Exercise objective: Output all entries exactly as they appear and skip the pictures.

Data:
──────────
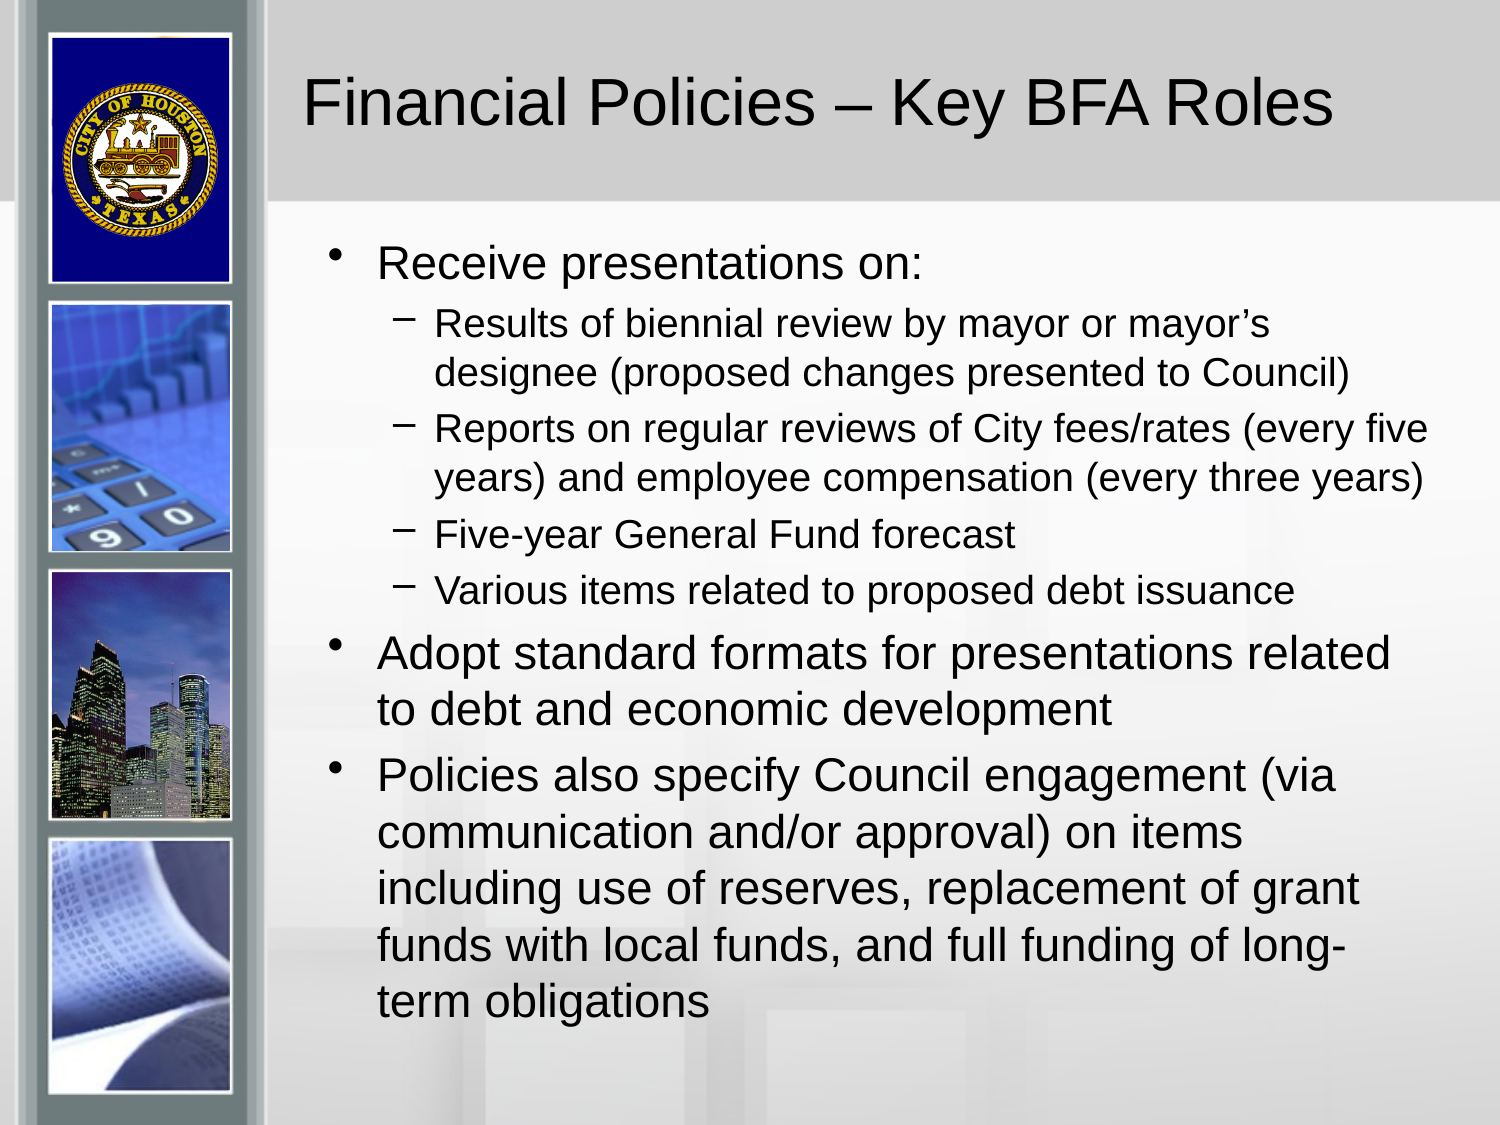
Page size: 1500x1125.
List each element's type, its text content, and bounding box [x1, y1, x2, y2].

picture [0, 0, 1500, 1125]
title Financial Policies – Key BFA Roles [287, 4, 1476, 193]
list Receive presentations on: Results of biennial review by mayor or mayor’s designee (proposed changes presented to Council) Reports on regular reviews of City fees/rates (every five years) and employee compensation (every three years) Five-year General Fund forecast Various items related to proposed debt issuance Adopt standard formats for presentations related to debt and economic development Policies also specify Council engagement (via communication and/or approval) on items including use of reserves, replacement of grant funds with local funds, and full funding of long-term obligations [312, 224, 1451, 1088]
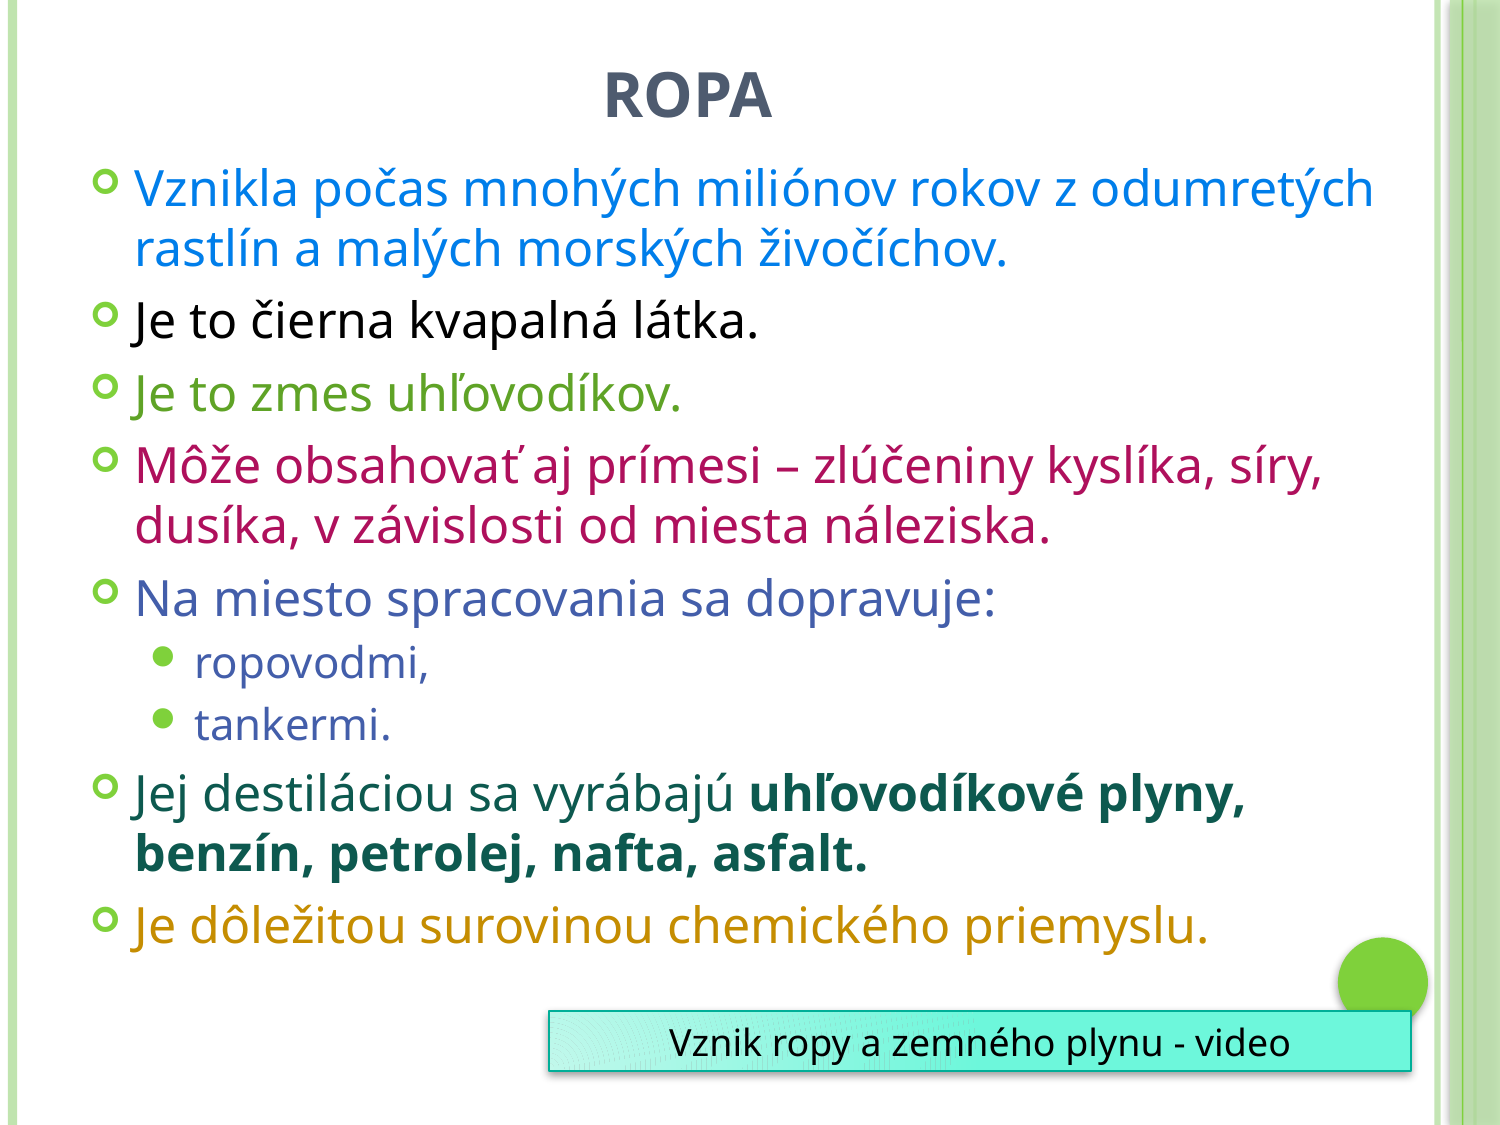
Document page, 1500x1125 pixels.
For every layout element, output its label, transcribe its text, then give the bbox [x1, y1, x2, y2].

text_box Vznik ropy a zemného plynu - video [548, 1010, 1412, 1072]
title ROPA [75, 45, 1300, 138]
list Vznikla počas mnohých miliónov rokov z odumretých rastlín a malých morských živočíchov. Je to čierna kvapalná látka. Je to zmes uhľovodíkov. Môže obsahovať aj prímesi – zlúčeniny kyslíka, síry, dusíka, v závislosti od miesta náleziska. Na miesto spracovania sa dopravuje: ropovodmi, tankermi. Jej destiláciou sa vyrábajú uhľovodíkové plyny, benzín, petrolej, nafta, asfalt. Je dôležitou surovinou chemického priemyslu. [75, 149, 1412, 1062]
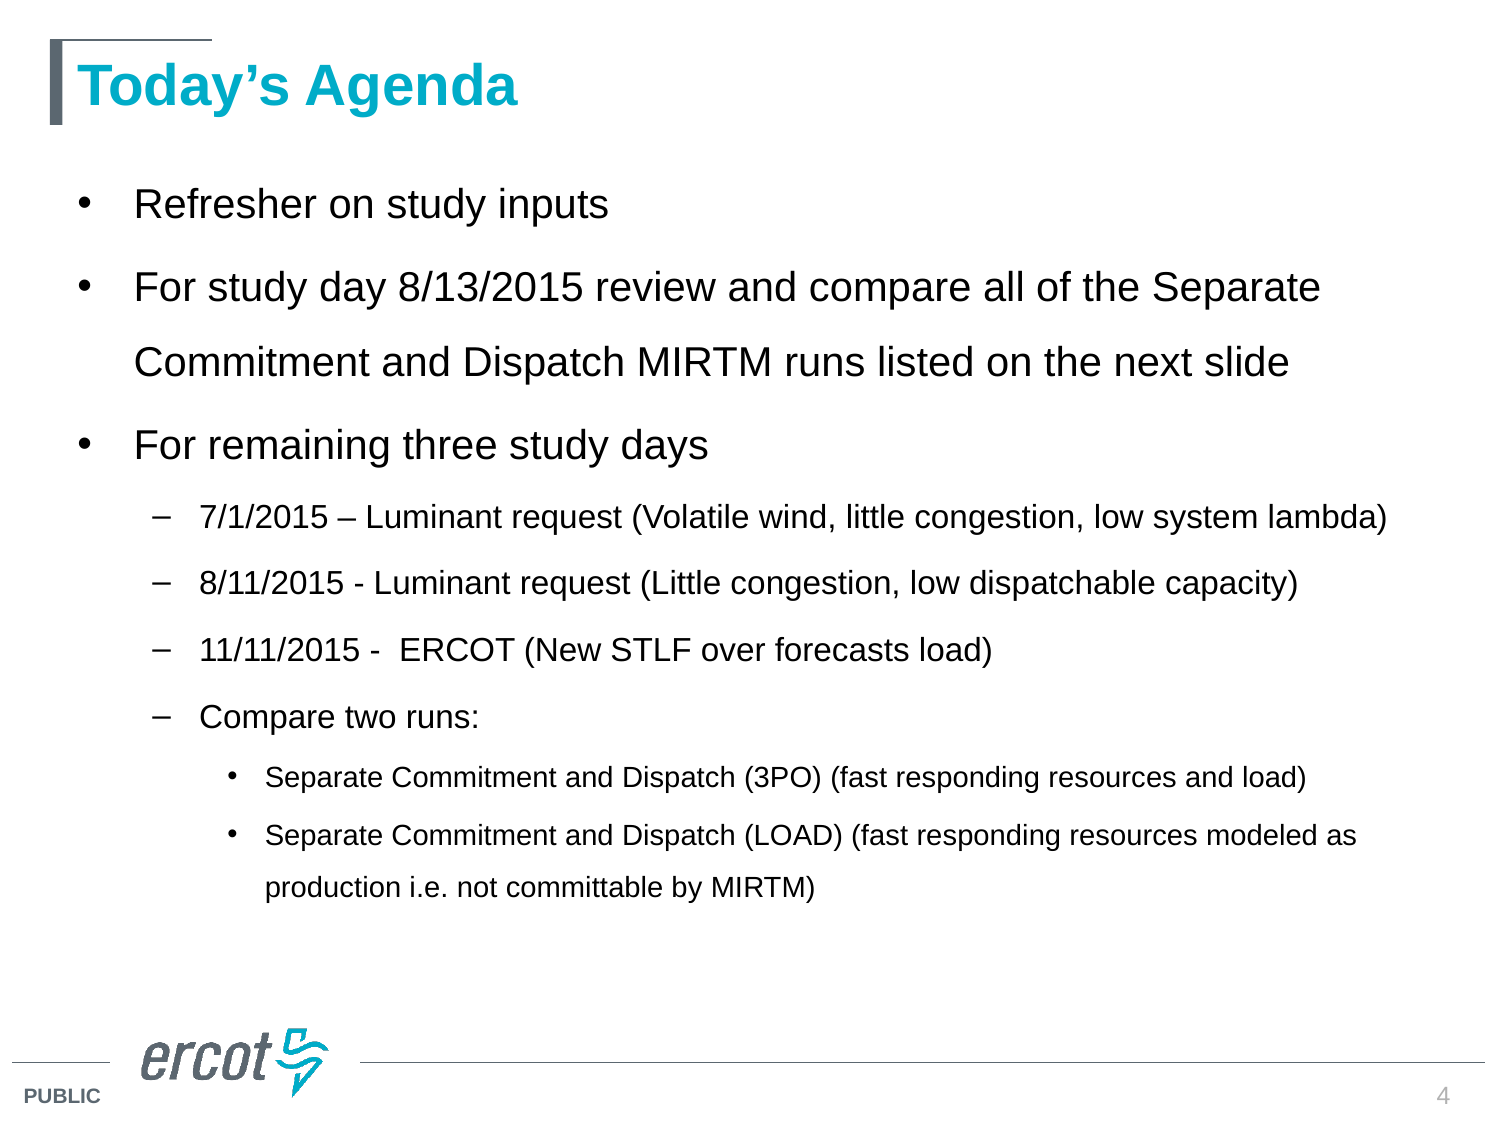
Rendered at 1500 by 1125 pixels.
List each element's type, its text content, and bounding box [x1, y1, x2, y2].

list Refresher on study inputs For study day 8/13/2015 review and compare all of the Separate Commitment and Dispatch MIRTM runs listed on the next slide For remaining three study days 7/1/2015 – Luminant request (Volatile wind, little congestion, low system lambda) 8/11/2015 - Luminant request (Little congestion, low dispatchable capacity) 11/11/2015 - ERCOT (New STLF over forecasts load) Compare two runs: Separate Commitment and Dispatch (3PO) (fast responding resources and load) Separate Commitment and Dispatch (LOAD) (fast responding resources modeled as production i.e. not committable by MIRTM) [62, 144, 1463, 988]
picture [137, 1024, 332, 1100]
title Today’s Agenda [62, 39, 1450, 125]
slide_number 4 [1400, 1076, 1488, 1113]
──────────
Solution below:
Page size: 1500x1125.
List each element's type, its text content, and bounding box [x1, y1, x2, y2].

picture [0, 0, 1500, 1125]
title Financial Policies – Key BFA Roles [287, 4, 1476, 193]
list Receive presentations on: Results of biennial review by mayor or mayor’s designee (proposed changes presented to Council) Reports on regular reviews of City fees/rates (every five years) and employee compensation (every three years) Five-year General Fund forecast Various items related to proposed debt issuance Adopt standard formats for presentations related to debt and economic development Policies also specify Council engagement (via communication and/or approval) on items including use of reserves, replacement of grant funds with local funds, and full funding of long-term obligations [312, 224, 1451, 1088]
Document page, 1500x1125 pixels.
For every layout element, output its label, transcribe its text, then give the bbox [x1, y1, x2, y2].

text_box Vznik ropy a zemného plynu - video [548, 1010, 1412, 1072]
title ROPA [75, 45, 1300, 138]
list Vznikla počas mnohých miliónov rokov z odumretých rastlín a malých morských živočíchov. Je to čierna kvapalná látka. Je to zmes uhľovodíkov. Môže obsahovať aj prímesi – zlúčeniny kyslíka, síry, dusíka, v závislosti od miesta náleziska. Na miesto spracovania sa dopravuje: ropovodmi, tankermi. Jej destiláciou sa vyrábajú uhľovodíkové plyny, benzín, petrolej, nafta, asfalt. Je dôležitou surovinou chemického priemyslu. [75, 149, 1412, 1062]
Rendered at 1500 by 1125 pixels.
List each element's type, its text content, and bounding box [x1, y1, x2, y2].

list Refresher on study inputs For study day 8/13/2015 review and compare all of the Separate Commitment and Dispatch MIRTM runs listed on the next slide For remaining three study days 7/1/2015 – Luminant request (Volatile wind, little congestion, low system lambda) 8/11/2015 - Luminant request (Little congestion, low dispatchable capacity) 11/11/2015 - ERCOT (New STLF over forecasts load) Compare two runs: Separate Commitment and Dispatch (3PO) (fast responding resources and load) Separate Commitment and Dispatch (LOAD) (fast responding resources modeled as production i.e. not committable by MIRTM) [62, 144, 1463, 988]
picture [137, 1024, 332, 1100]
title Today’s Agenda [62, 39, 1450, 125]
slide_number 4 [1400, 1076, 1488, 1113]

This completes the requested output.